◆ WHAT THE TASK ASKS ◆
Taking the listing below, restate word for word each line from the line with "middle pip: (218, 514)" to the line with "middle mcp: (691, 430)", ends included, and stop there.

◆ DATA SECTION ◆
┄┄┄┄┄┄
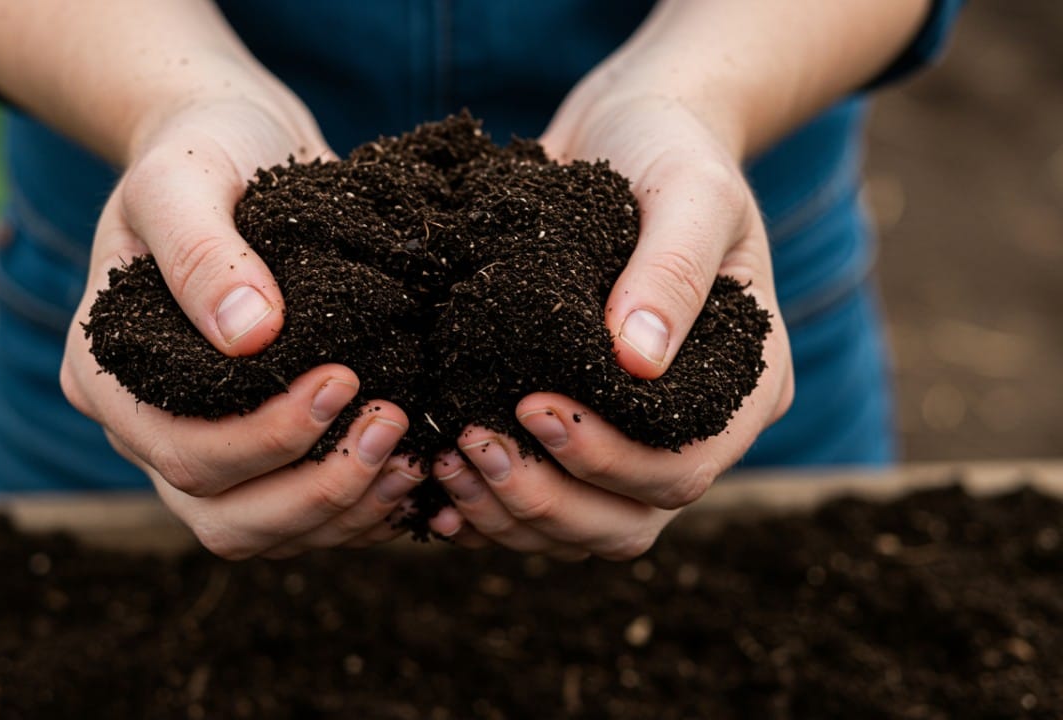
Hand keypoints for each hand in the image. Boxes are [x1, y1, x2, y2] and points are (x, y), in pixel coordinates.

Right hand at [61, 100, 417, 558]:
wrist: (241, 151)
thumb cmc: (205, 154)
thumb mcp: (186, 177)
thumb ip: (202, 250)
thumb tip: (249, 338)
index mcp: (104, 372)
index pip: (179, 449)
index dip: (264, 437)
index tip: (345, 379)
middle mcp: (146, 427)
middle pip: (218, 514)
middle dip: (313, 487)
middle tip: (393, 426)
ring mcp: (201, 447)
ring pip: (260, 532)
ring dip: (341, 510)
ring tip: (412, 456)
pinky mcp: (257, 449)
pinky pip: (298, 517)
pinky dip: (356, 510)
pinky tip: (411, 469)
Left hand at [427, 93, 793, 558]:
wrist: (625, 133)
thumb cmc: (669, 152)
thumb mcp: (688, 190)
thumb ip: (672, 269)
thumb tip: (637, 360)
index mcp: (743, 386)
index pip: (683, 467)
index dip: (606, 457)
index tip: (529, 402)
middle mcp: (691, 430)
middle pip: (630, 522)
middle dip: (546, 497)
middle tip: (471, 443)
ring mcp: (632, 440)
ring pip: (580, 530)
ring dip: (508, 511)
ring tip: (445, 460)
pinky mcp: (574, 434)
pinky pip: (538, 508)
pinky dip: (485, 508)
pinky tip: (433, 485)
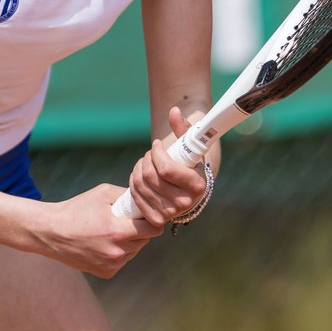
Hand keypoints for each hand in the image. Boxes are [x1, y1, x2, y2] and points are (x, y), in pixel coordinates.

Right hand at [34, 184, 163, 278]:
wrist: (51, 232)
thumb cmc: (76, 210)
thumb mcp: (102, 193)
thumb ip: (127, 196)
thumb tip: (146, 199)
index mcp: (117, 231)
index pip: (153, 229)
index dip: (153, 220)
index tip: (147, 215)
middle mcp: (117, 251)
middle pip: (145, 240)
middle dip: (140, 229)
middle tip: (125, 221)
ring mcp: (111, 265)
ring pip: (135, 251)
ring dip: (130, 241)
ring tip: (111, 231)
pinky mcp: (106, 273)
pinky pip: (123, 260)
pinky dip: (119, 252)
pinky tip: (104, 243)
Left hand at [126, 107, 207, 227]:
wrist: (187, 188)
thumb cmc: (188, 161)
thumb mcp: (190, 144)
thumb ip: (183, 127)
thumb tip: (174, 111)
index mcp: (198, 185)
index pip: (167, 169)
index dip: (156, 153)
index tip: (157, 144)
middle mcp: (186, 203)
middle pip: (151, 177)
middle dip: (146, 159)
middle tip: (150, 153)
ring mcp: (170, 213)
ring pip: (141, 184)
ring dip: (138, 168)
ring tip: (145, 162)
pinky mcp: (157, 219)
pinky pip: (136, 196)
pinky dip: (133, 182)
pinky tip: (140, 175)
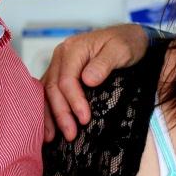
┄┄┄┄┄┄
◆ SOLUTION BELOW ◆
middle pip: (218, 514)
middle dip: (313, 487)
middle tip: (393, 426)
ring mcp: (201, 447)
ring pip: (260, 532)
ring dip: (341, 510)
ring tip: (412, 456)
pinky mcp: (257, 449)
pinky pip: (298, 517)
pinky dip: (356, 510)
pinky tip: (411, 469)
Left hand at [427, 93, 793, 558]:
wrist: (625, 133)
thumb cmc: (669, 152)
thumb mcp: (688, 190)
thumb ip: (672, 269)
thumb tip: (637, 360)
index mcp: (743, 386)
index pip: (683, 467)
index dip: (606, 457)
index tip: (529, 402)
middle mcp: (691, 430)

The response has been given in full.